David Bowie's legacy: Much more than music

"Planet Earth is blue."

Well, I know the Heron house was yesterday.

David Bowie is gone.

The Man Who Fell to Earth is back in the heavens. The Thin White Duke has gone silent.

I have this annoying habit. The very first thing I do every morning after my feet hit the floor - even before making coffee - is grab my longtime early morning companion. Not my wife. My old portable transistor radio. It is always tuned to KYW Newsradio 1060-AM. As I head down the steps toward the coffee maker, I flip it on to see what has transpired before I slid into my normal coma the night before.

Yesterday I was stopped dead in my tracks. That's how I learned of Bowie's passing.

And that's when I knew there was something else I had to do. I had to tell my wife.

Mrs. Heron was a huge fan of David Bowie. Still is.

That was not so easily done in the early '70s, when she was barely entering her teens.

It did not make her especially popular in her Catholic high school, when so many of the 'in' crowd wondered what she saw in this 'weird' pop star.

What she saw was genius. And something else she has carried with her through life.

Bowie brought to the forefront lifestyles that certainly were not part and parcel of the American dream up to that point.

Everything about his androgynous hero Ziggy Stardust questioned the way society dealt with sex and gender, to say nothing of music genres.

Oddly enough (maybe a Space Oddity?) my wife and I had similar tastes in music, but only later would we realize we had likely been at many of the same concerts.

That includes her hero Bowie.

She would seek out her grandfather to take her at all hours of the day and night, first to score tickets, then to deliver them to the shows.

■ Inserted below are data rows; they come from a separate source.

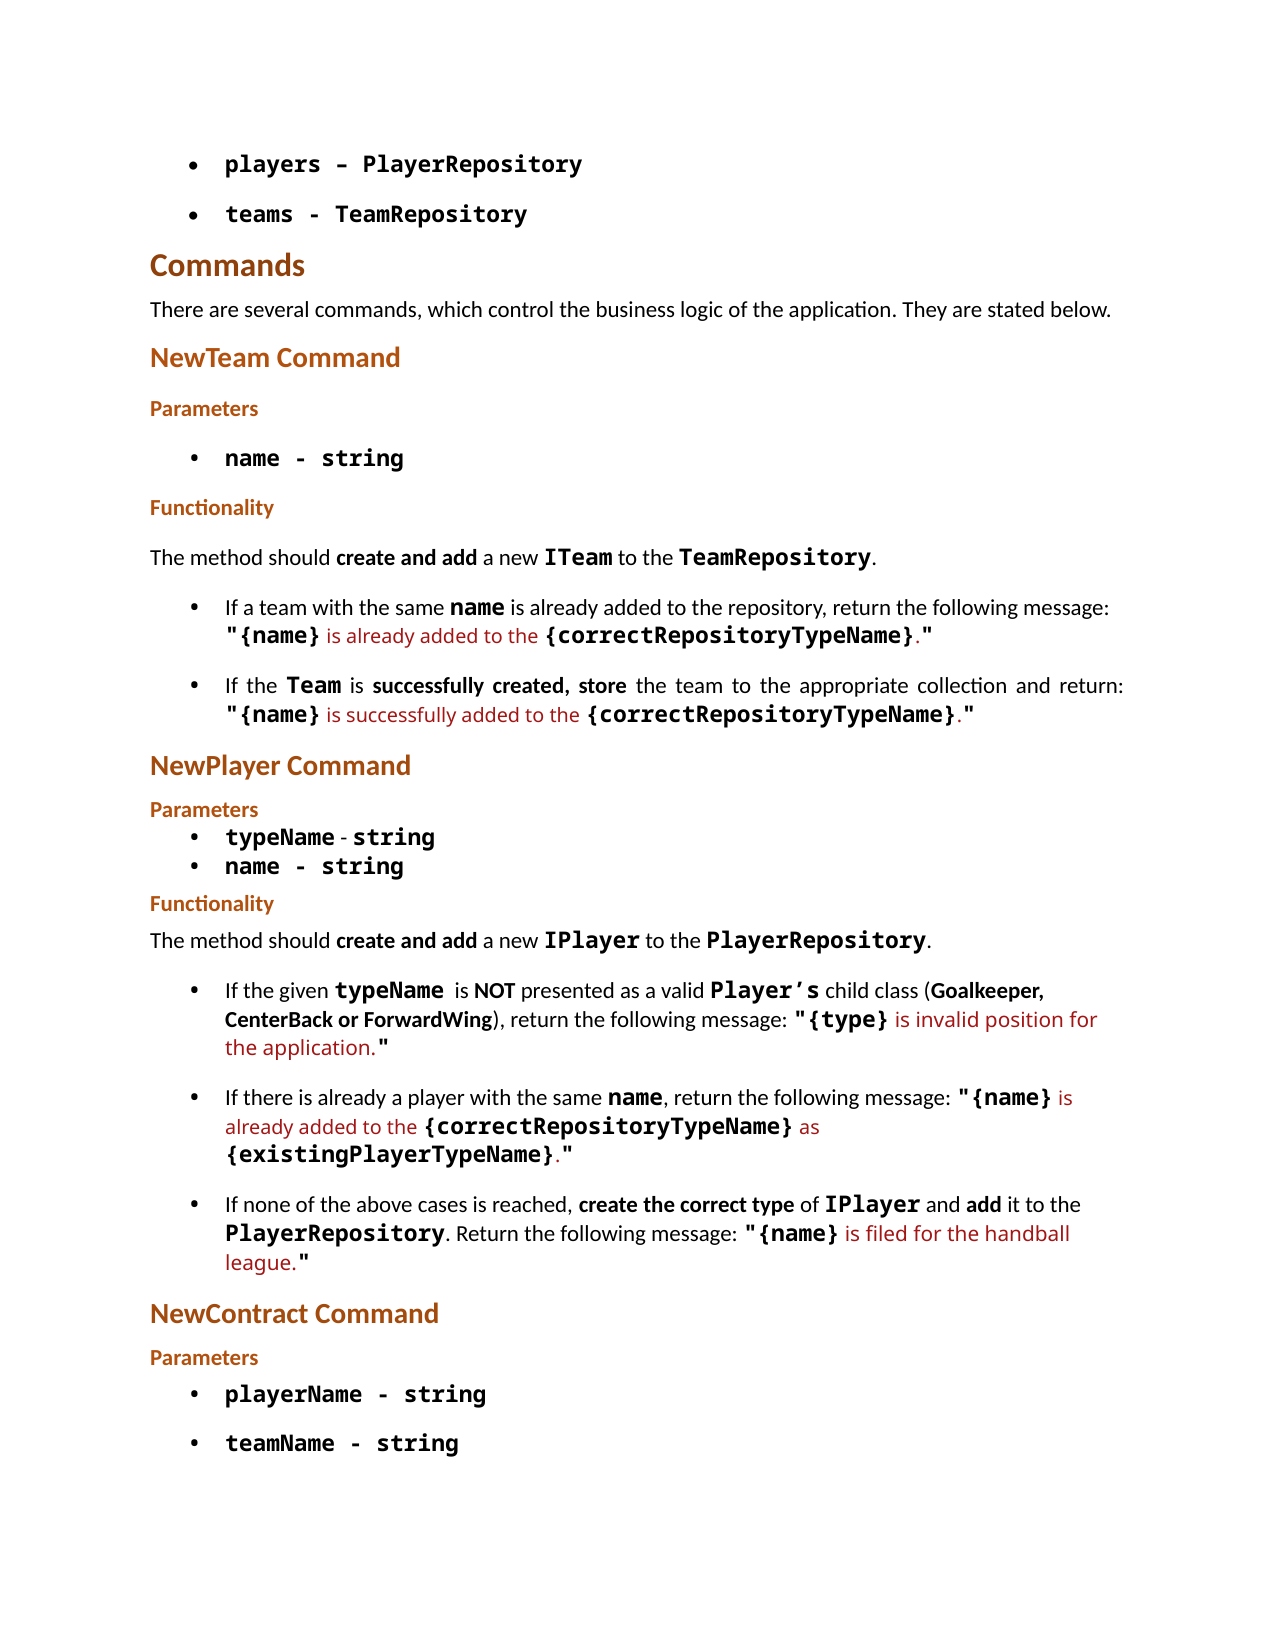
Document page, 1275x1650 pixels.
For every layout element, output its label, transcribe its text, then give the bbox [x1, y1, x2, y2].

list name - string [187, 443, 1125, 472]
list teamName - string [187, 1429, 1125, 1457]
text Parameters [150, 1342, 1125, 1371]
list If the Team is successfully created, store the team to the appropriate collection and return: "{name} is successfully added to the {correctRepositoryTypeName}." [187, 670, 1125, 728]
text Functionality [150, 493, 1125, 522]
list If there is already a player with the same name, return the following message: "{name} is already added to the {correctRepositoryTypeName} as {existingPlayerTypeName}." [187, 1082, 1125, 1169]
text Parameters [150, 394, 1125, 422]
text Functionality [150, 889, 1125, 917]
list If the given typeName is NOT presented as a valid Player’s child class (Goalkeeper, CenterBack or ForwardWing), return the following message: "{type} is invalid position for the application." [187, 975, 1125, 1062]
text NewPlayer Command [150, 753, 1125, 782]
list If none of the above cases is reached, create the correct type of IPlayer and add it to the PlayerRepository. Return the following message: "{name} is filed for the handball league." [187, 1189, 1125, 1276]
list playerName - string [187, 1379, 1125, 1408]
list players – PlayerRepository [187, 150, 1125, 179]
text NewContract Command [150, 1301, 1125, 1329]
text NewTeam Command [150, 344, 1125, 373]
text The method should create and add a new ITeam to the TeamRepository. [150, 542, 1125, 571]
list typeName - string [187, 823, 1125, 852]
list If a team with the same name is already added to the repository, return the following message: "{name} is already added to the {correctRepositoryTypeName}." [187, 592, 1125, 649]
text The method should create and add a new IPlayer to the PlayerRepository. [150, 926, 1125, 954]
list teams - TeamRepository [187, 199, 1125, 228]
text There are several commands, which control the business logic of the application. They are stated below. [150, 294, 1125, 323]
list name - string [187, 852, 1125, 880]
text Parameters [150, 794, 1125, 823]
text Commands [150, 253, 1125, 282]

He did not pretend to understand the music, but he dearly loved the kids.

I see lots of Bowie in my wife, especially when it comes to relating to other people, in particular people whose lifestyle may not necessarily jibe with society's vision of the idyllic life.

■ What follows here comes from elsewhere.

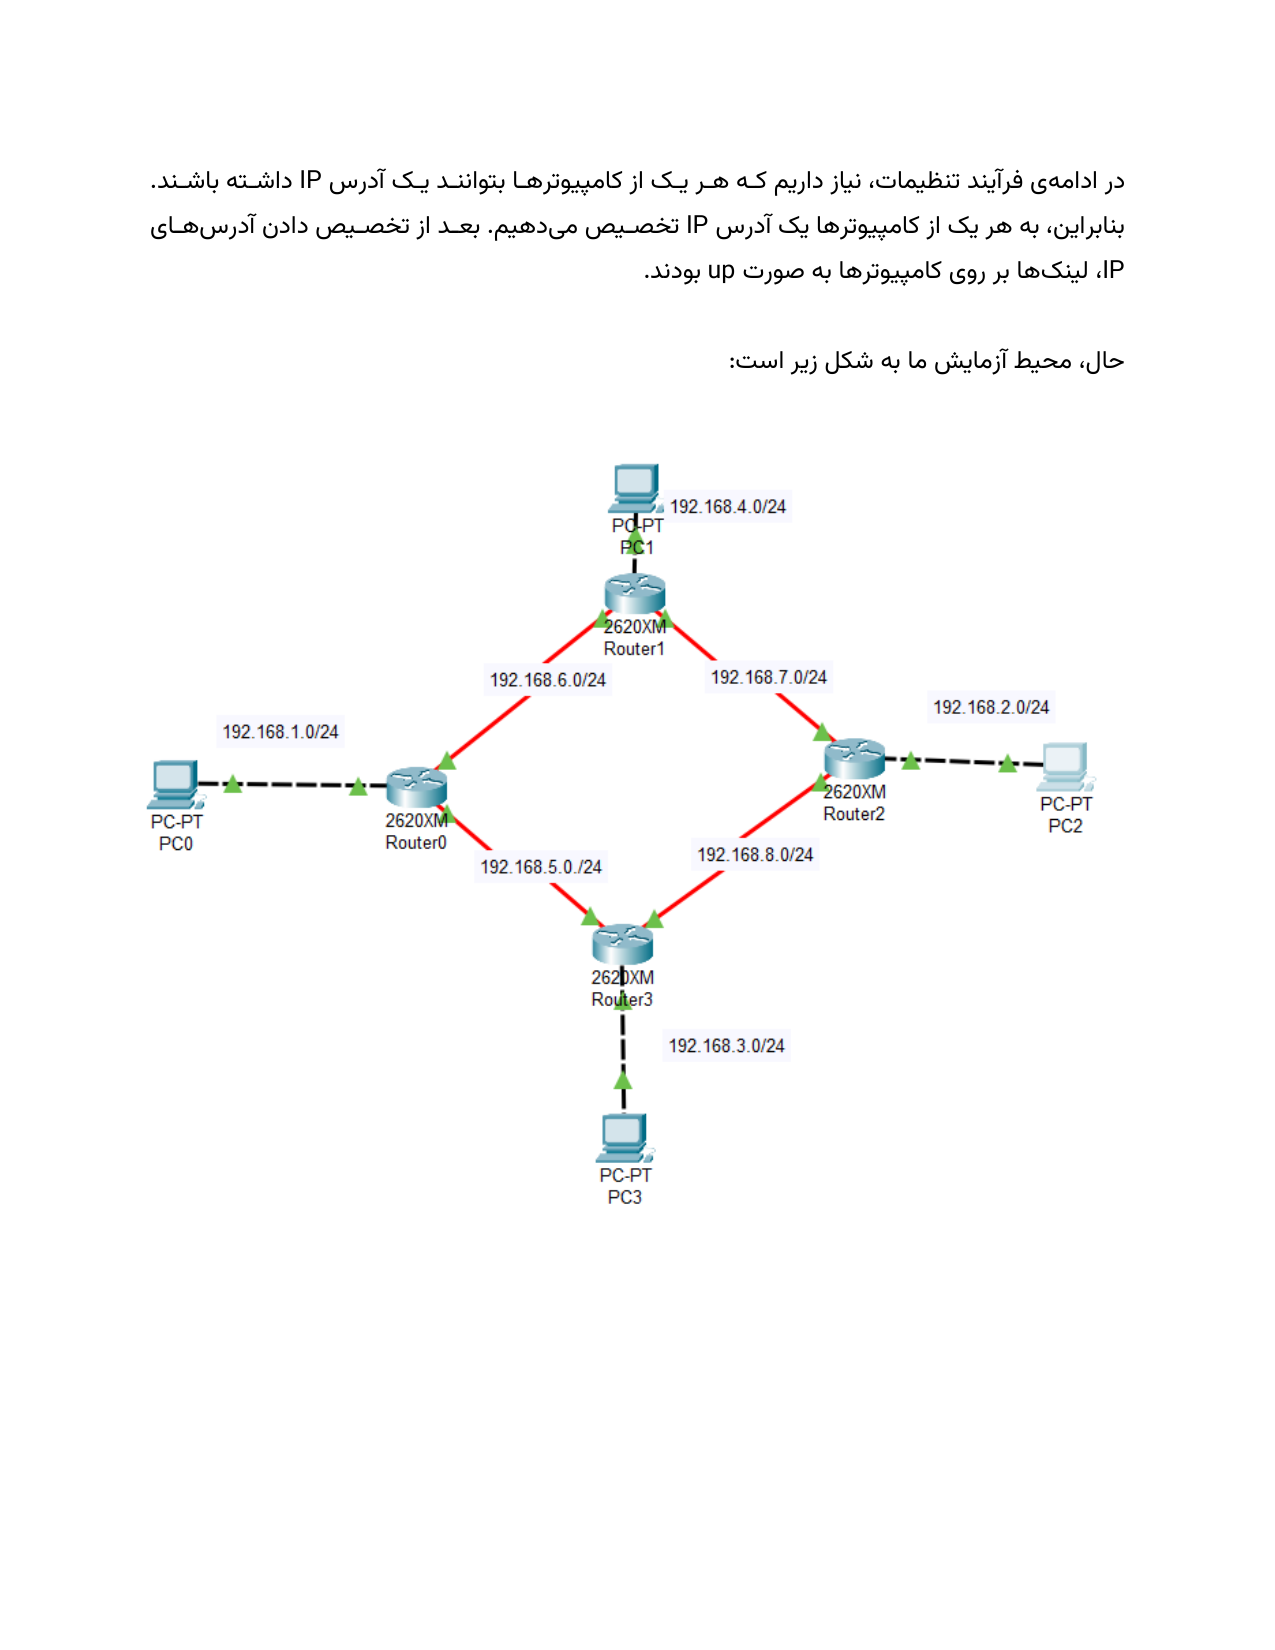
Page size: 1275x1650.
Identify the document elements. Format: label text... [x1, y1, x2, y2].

picture [72, 445, 1203, 1264]
text حال، محیط آزمایش ما به شکل زیر است: [150, 343, 1125, 382]
text در ادامه‌ی فرآیند تنظیمات، نیاز داریم که هر یک از کامپیوترها بتوانند یک آدرس IP داشته باشند. بنابراین، به هر یک از کامپیوترها یک آدرس IP تخصیص می‌دهیم. بعد از تخصیص دادن آدرس‌های IP، لینک‌ها بر روی کامپیوترها به صورت up بودند. [150, 163, 1125, 292]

She passed those traits along to our children, maybe the best thing she has ever done.

How do I know this?

I'm supposed to be the writer in this family.

But upon learning of Bowie's death, our daughter posted this message on Facebook. It is exquisite.

She is her mother's daughter.

"While Ziggy Stardust, Major Tom, the Thin White Duke, the Man Who Sold The World, Aladdin Sane, and so many other voices are deathless, it's deeply sad that we've lost the man who gave soul to all of them.

"Bowie was so many things, but perhaps the plainest (and most moving to me) was that he was a creator of compassion. His personae were often tragic, outré, vice-ridden, or all three. By inhabiting all of them so well and baring their hearts through such stellar music, he brought us all to a deeper place of empathy, beyond the borders of what struck us as comfortable, familiar, or even earthly.

"I am grateful that he fell to Earth and so sorry to see him go."

RIP, Thin White Duke.

Yes, you left a huge legacy after falling to terra firma.